From my point of view it should be done, this doesn't have any negative impact on anything and on top of it it improves performance, no matter how much.
Either way I'd need help doing it.
Ya, found face down DIW... I'm not sure anything has changed as regards the repo and another (duplicated) sub-target. Personally I just use -O3 on my compile, and as crypto with OpenSSL is my main concern I don't fuss it. I just go along with the OOTB, handcrafted NEON assembler (people still do that?) provided by that package.
Don't. Have you benchmarked? These are not x86 CPUs with fat caches. -O3 is quite probably hurting more than helping, since it increases text size significantly, which in turn will result in a lower cache hit rate, reducing the performance. The caches on the Armada 385 CPU are rather small (32 kiB L1I$/L1D$, 1 MiB unified L2$).
In my builds, for example, I remove the target/linux/generic/pending-4.14/201-extra_optimization.patch, which increases the text size by adding -fno-reorder-blocks -fno-tree-ch to the build flags (I have no idea why it was added; hysterical raisins, surely).

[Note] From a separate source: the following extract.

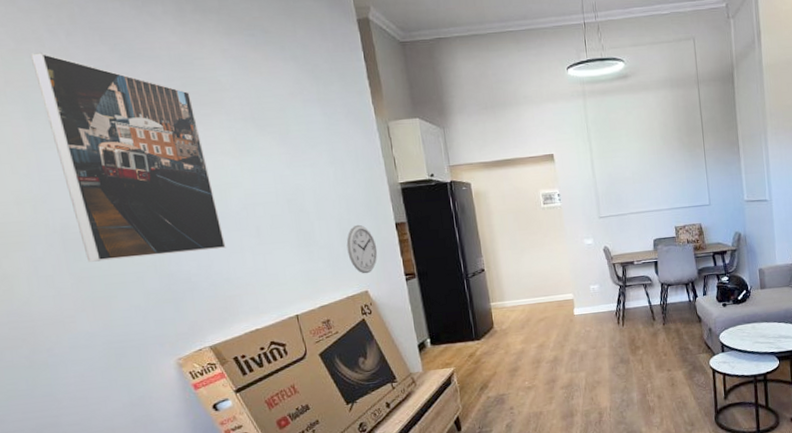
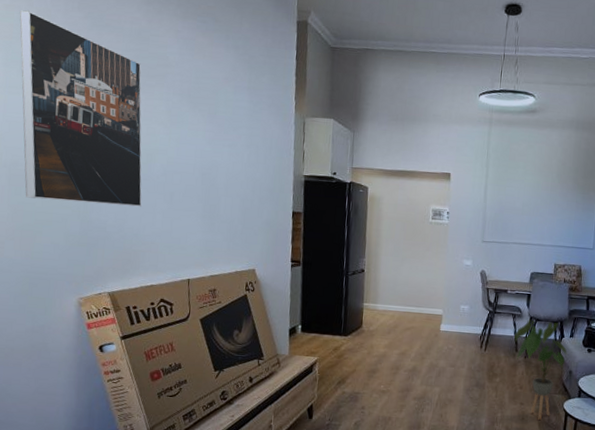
wall clock: present [346,224,378,274] -> none [244,207,272,254]
house plant: none [649,284,704,382] -> present [514,319,567,420]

For extremely performance sensitive inner loops? Yes, all the time (and not just SIMD).
I assume by text size you are referring to the compiler generated code size. Although the L1 (32KB x 2) and L2 (1MB), might not be considered large, they are certainly capable of handling the expected load types of a router running long lived processes, with a reasonable L1/L2 hit rate. I have seen no indication that the increased code size generated by -O3 optimisations, inlining, loop unrolling etc. is having any detrimental effect.
OpenWrt attempts to minimise code size by default (i.e -Os), and I believe the referenced patch is a further attempt at that reduction; although the GNU C documentation gives conflicting information regarding the two flags and what happens with the -Os option. I guess someone decided to ensure what occurs.
That was a rhetorical query, meant to have been taken humorously. Given the nature of the requirements around this particular area, I would guess GNU C would churn out something less than desirable, if left to its own devices. But I will not be looking into it, my compiler writing days are way behind me.